ILO: PROFITS RETURN BUT FAIL TO BOOST REAL ECONOMY IN MANY ADVANCED COUNTRIES
05 junio 2013
Fuente: Taken from ILO Website
Fuente: Taken from ILO Website
Geneva, June 5- Failure to translate profits into investment in advanced economies is holding back the employment recovery, according to the ILO’s 2013 World of Work report.
The report finds that advanced economies contributed just over one-third of global investment in 2012, compared to over 60 per cent in 2000. At the same time, job growth remains weak in these countries and employment levels remain below pre-crisis levels.
By contrast, emerging economies accounted for nearly 47 per cent of global investment in 2012, compared with only 27 per cent in 2000. Employment grew by roughly 7 per cent on average between 2007 and 2012.
Globally, investment is one percentage point below pre-crisis levels. In advanced economies, investment is three percentage points below pre-crisis levels.
“There is a clear relationship between investment and employment. Improving investment activity is crucial to enabling firms to take advantage of new opportunities, expand and hire new employees,” said Raymond Torres, Director of the ILO International Institute of Labour Studies.
Profits are back but are yet to be invested
The profit share for the total economy increased by 3.4 percentage points in middle-income G20 countries, and by 2.2 percentage points in high-income G20 countries. Despite this increase, investment in high-income G20 countries decreased by 3.6 percentage points over the same period.
Rising profit margins are also reflected in global stock market indices, which, in several instances, have come close to –or exceeded– historical highs. Since the trough of early 2009, global stock markets indices have doubled.
At the enterprise level, the profit margins of large firms have increased since 2008 and are now at levels similar to those attained between 2004 and 2007. But rather than putting these profits to work through productive investment in the real economy, increased revenues have more often been channelled towards higher cash holdings.
The cash holdings of publicly-listed enterprises in advanced, emerging and developing economies combined, increased from 2.3 trillion USD in 2000 to 5.2 trillion in 2008 and continued to rise further during the crisis, reaching 6.5 trillion USD in 2011.
Smaller firms have not fared so well, with profit margins more than 40 per cent below the average attained between 2004 and 2007.
“There has been a growing polarization between small and larger firms in terms of profitability, with the former continuing to face challenges. This is of particular concern as small-and-medium enterprises would normally account for significant job creation,” Torres said.
Demand and credit key to investment
Reduced access to credit, particularly for small firms, is a major barrier to investment.

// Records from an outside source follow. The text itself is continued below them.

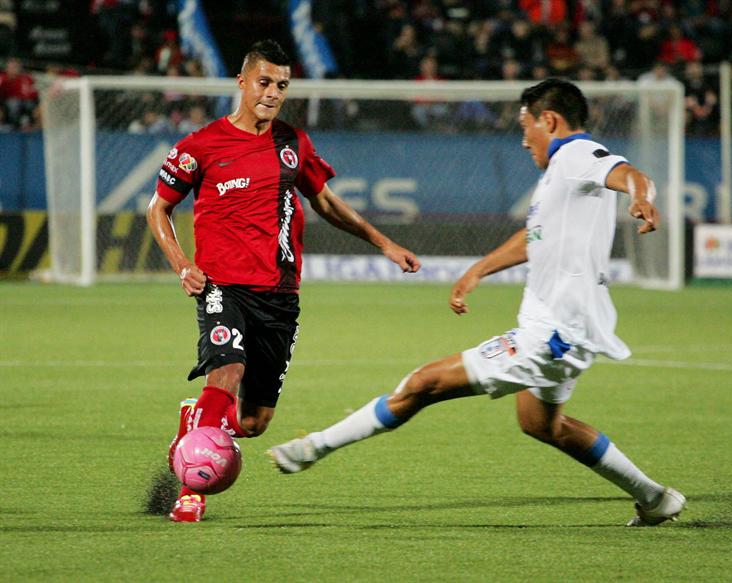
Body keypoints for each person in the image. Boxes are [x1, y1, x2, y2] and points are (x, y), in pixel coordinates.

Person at [269, 78, 686, 527]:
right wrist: (477, 270)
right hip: (566, 329)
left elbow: (632, 176)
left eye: (527, 127)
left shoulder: (577, 156)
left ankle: (313, 448)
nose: (524, 139)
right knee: (541, 424)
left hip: (551, 335)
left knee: (421, 383)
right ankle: (655, 498)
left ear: (550, 120)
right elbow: (535, 237)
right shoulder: (563, 175)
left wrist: (641, 198)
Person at [146, 40, 420, 522]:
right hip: (222, 287)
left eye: (282, 85)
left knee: (253, 423)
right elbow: (159, 208)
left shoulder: (293, 143)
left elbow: (328, 204)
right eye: (264, 82)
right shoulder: (200, 146)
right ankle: (191, 492)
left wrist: (383, 243)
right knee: (225, 374)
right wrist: (182, 264)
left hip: (280, 295)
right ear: (242, 82)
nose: (272, 93)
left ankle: (198, 420)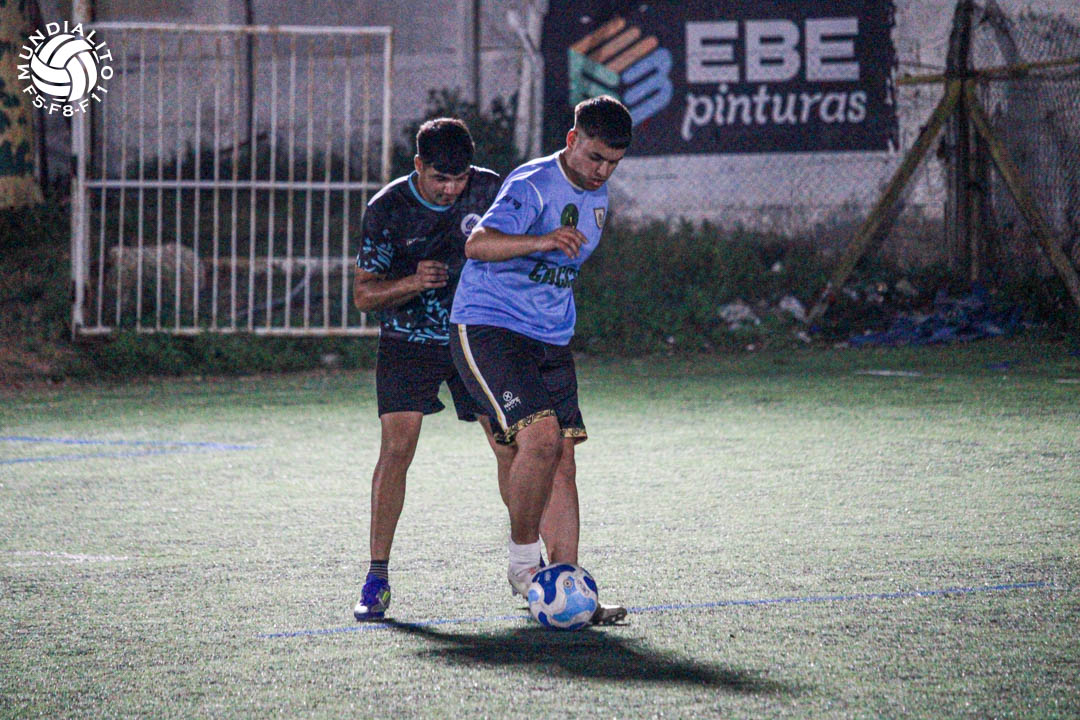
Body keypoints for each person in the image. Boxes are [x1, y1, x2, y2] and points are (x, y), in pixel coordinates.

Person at [449, 95, 632, 625]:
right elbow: (478, 244)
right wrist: (542, 240)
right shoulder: (532, 184)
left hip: (550, 336)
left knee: (564, 459)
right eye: (595, 157)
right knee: (540, 438)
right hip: (489, 326)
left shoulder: (598, 194)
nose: (602, 171)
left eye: (613, 163)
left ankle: (568, 589)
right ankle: (525, 564)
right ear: (572, 140)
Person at [351, 118, 511, 620]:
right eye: (441, 178)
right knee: (397, 450)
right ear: (418, 165)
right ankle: (376, 578)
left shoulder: (490, 190)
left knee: (509, 446)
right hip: (408, 341)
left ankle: (529, 567)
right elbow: (363, 296)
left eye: (459, 178)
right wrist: (413, 282)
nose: (452, 189)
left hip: (474, 337)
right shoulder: (387, 208)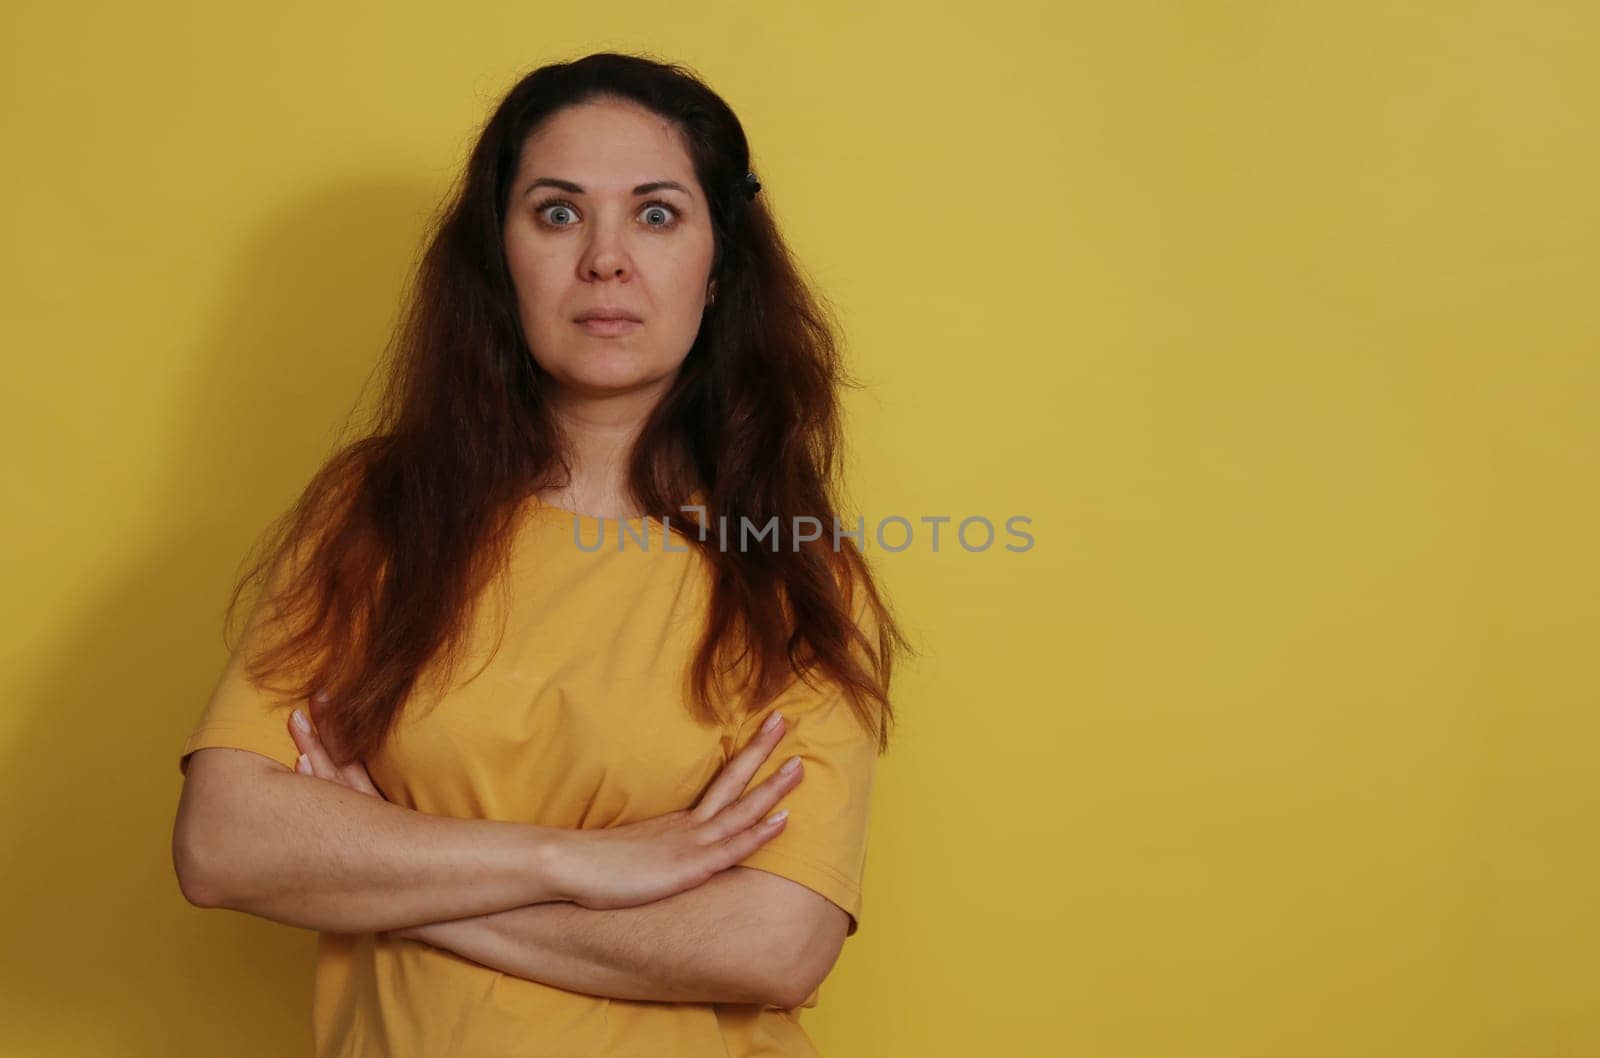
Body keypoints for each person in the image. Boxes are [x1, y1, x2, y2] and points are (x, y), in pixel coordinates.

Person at [170, 50, 907, 1057]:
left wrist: (392, 877)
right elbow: (223, 844)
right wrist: (582, 860)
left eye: (656, 213)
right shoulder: (378, 512)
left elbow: (773, 942)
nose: (605, 257)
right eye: (557, 212)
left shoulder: (795, 573)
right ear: (498, 253)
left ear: (719, 264)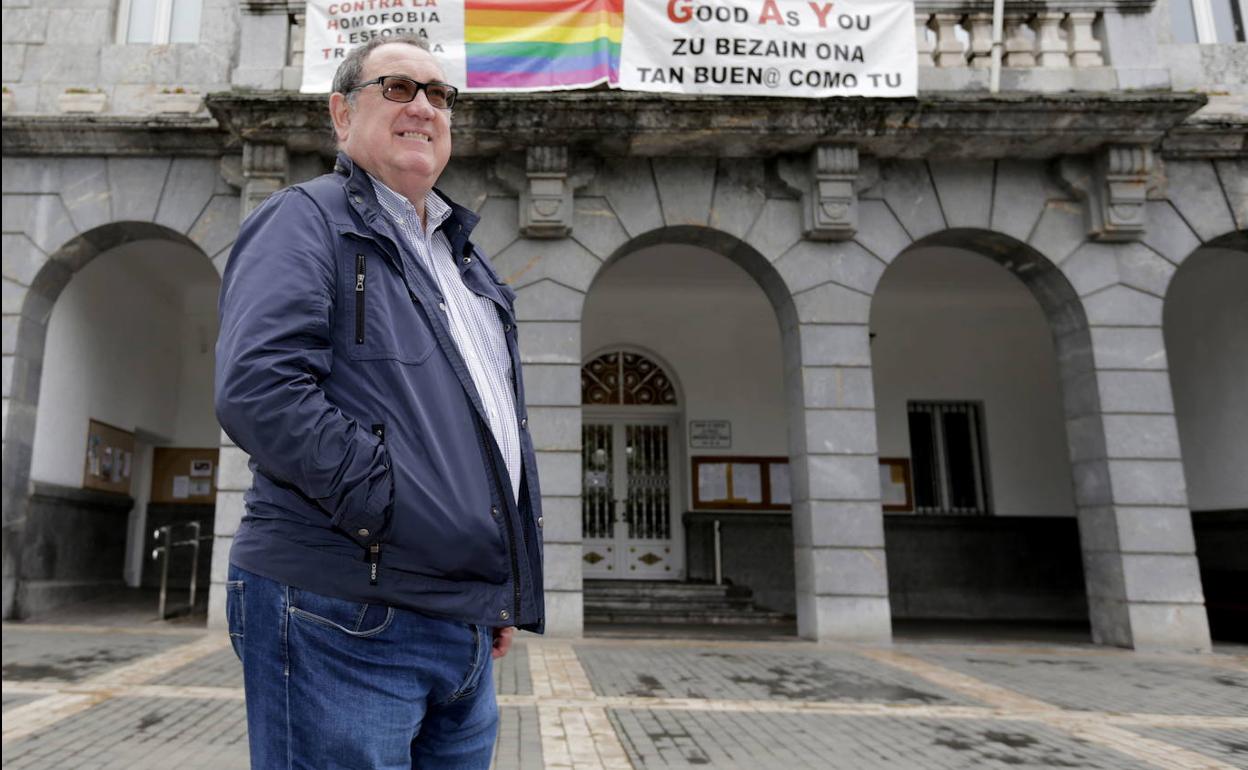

The report finds that “financially- constrained firms are investing only half as much of their assets as unconstrained firms, adversely affecting job creation”. Many small-and-medium enterprises (SMEs) continue to report a tightening of credit standards.
The report suggests that investment is being held back by lack of overall demand for goods and services, as well as reduced confidence in the economic future.
Increased executive payExecutive compensation at large firms has proven to be resilient to the crisis. In countries with available data, executive pay has returned to, and in some cases exceeded, pre-recession levels.
In Germany and Hong Kong, for example, average chief executive officer (CEO) pay among the largest firms grew by more than 25 per cent between 2007 and 2011. As a result, the ratio of CEO pay to average compensation in the economy grew from 155 to 190 in Germany and from 135 to nearly 150 in Hong Kong. In 2011 in the US, the CEOs of the largest firms earned on average 508 times the earnings of the average American worker.
Among the largest firms examined, short-term-oriented bonuses account for more than one-third of total compensation on average– and more than two-thirds when combined with share-based compensation.
Investing in the real economy
The report emphasizes the need to re-focus on the real economy and calls for measures to reduce economic uncertainty and encourage investment – resulting in positive spill-over effects on aggregate demand and job creation.
It points to a wide variety of examples of measures to restore investment growth, such as:
- Improving the tax treatment of profits used for productive investment.
-Public investment in infrastructure, research and development and “green” projects, in order to crowd-in investments by private enterprises. This is illustrated by recent trends in several Latin American countries, China and the Republic of Korea.
- Improved financial regulation so that credit is available for viable projects, especially among job-rich small and medium-sized enterprises. This can take various forms, from development banks as in Brazil, to improved financial regulation of commercial banks as in Australia and Turkey, for example.
- Improvements to corporate governance, including the alignment of executive compensation with equity and efficiency concerns. The EU and Switzerland have announced reforms in this direction recently.
The report also calls for an urgent increase in credit flows to SMEs via credit guarantees, earmarking financing and other means.